▸ **WHAT TO WORK ON**
1) Answer these about the Jimmy George text below:
(a) What height does it list for him?
(b) In what year and city did he win an Asian Games bronze medal for India?
(c) What is he often called?
2) Pull out the part of the Jimmy George text below that runs from "Personal information" up to and including "ft 1+1⁄2 in)", copying it word for word.

▸ **EXERCISE TEXT**
- - -
Personal information
- Full name: Jimmy George
- Born: 8 March 1955 Thundiyil, Peravoor, Kannur, Kerala, India
- Died: 30 November 1987 (aged 32)
- Hometown: Kerala, India
- Height: 1.87 m (6 ft 1+1⁄2 in)
- Weight: 78 kg (172 lb)
- College / University: St. Thomas College, Palai Government Medical College, Thiruvananthapuram

Career
| Years | Teams |
| 1979–1982 1982–1986 1986–1987 | Abu Dhabi Sports Club Pallavolo Treviso Pallavolo Gabeca |

National team
|  | India |

Honours
Representing India
Asian Games
| Bronze medal – third place | 1986 Seoul | Team competition |

= Jimmy George =

Indian volleyball player

Jimmy George (8 March 1955 – 30 November 1987) was an Indian volleyball player and captain of the Indian national volleyball team. Often dubbed the God of Indian volleyball, he is considered as one of the greatest volleyball players of all time.
- - -
▸ **RECORD EXTRACTS**
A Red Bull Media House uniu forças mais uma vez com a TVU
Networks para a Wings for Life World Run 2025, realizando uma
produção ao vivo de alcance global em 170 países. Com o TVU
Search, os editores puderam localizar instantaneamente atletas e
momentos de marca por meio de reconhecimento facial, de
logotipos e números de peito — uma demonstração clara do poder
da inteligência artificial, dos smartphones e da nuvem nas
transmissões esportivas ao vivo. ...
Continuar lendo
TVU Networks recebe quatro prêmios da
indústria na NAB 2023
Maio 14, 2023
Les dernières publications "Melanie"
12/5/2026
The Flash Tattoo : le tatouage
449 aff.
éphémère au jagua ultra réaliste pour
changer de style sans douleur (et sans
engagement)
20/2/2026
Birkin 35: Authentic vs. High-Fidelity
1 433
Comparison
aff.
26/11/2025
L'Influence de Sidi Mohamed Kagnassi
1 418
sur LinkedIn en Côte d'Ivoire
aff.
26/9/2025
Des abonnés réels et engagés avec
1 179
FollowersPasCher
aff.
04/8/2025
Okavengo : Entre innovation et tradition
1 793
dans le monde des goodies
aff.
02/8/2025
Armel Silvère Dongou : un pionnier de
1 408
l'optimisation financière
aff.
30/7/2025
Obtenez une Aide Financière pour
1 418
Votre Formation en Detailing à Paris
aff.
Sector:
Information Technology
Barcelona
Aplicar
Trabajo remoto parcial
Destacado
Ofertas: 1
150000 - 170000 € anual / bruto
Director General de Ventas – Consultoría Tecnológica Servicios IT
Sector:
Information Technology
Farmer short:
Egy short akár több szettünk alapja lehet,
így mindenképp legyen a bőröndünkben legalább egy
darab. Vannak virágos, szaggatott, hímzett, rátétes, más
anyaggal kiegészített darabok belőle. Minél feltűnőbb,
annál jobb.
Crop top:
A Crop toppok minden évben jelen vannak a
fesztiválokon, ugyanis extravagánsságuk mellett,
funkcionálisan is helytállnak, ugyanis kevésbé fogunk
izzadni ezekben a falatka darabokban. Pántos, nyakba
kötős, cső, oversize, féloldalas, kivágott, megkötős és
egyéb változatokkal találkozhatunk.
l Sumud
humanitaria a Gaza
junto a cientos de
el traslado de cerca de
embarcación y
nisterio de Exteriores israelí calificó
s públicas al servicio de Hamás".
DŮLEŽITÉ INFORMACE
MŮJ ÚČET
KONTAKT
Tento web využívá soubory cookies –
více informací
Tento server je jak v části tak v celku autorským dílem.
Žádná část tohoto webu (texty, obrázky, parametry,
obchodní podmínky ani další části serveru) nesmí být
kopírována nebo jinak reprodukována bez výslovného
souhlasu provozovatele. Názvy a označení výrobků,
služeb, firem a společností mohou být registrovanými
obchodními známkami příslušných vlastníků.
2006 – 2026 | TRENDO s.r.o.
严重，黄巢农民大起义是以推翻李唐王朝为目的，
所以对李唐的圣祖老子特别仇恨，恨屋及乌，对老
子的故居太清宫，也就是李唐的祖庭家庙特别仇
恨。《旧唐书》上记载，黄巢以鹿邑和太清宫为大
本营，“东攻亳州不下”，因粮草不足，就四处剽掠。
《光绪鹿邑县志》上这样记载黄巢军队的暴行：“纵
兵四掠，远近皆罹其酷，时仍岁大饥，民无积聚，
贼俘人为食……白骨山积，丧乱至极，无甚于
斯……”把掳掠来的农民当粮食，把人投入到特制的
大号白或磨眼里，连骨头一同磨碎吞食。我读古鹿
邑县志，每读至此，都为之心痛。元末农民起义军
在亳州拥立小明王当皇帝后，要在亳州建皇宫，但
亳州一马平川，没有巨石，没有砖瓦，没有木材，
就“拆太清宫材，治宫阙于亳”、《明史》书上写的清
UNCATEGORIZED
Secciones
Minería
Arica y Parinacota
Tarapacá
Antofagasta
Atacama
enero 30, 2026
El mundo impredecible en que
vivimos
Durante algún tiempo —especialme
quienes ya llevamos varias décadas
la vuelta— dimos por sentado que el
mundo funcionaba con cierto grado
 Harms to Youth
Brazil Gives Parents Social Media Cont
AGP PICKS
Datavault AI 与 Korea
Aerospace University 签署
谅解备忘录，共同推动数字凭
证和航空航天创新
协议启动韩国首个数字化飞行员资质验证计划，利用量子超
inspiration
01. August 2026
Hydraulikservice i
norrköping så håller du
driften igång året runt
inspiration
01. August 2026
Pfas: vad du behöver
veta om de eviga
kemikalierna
- - -
▸ **ANSWERS BY ITEM**
1)
(a) 1.87 m (6 ft 1+1⁄2 in)
(b) 1986, Seoul
(c) The God of Indian volleyball

2)
Personal information
- Full name: Jimmy George
- Born: 8 March 1955 Thundiyil, Peravoor, Kannur, Kerala, India
- Died: 30 November 1987 (aged 32)
- Hometown: Kerala, India
- Height: 1.87 m (6 ft 1+1⁄2 in)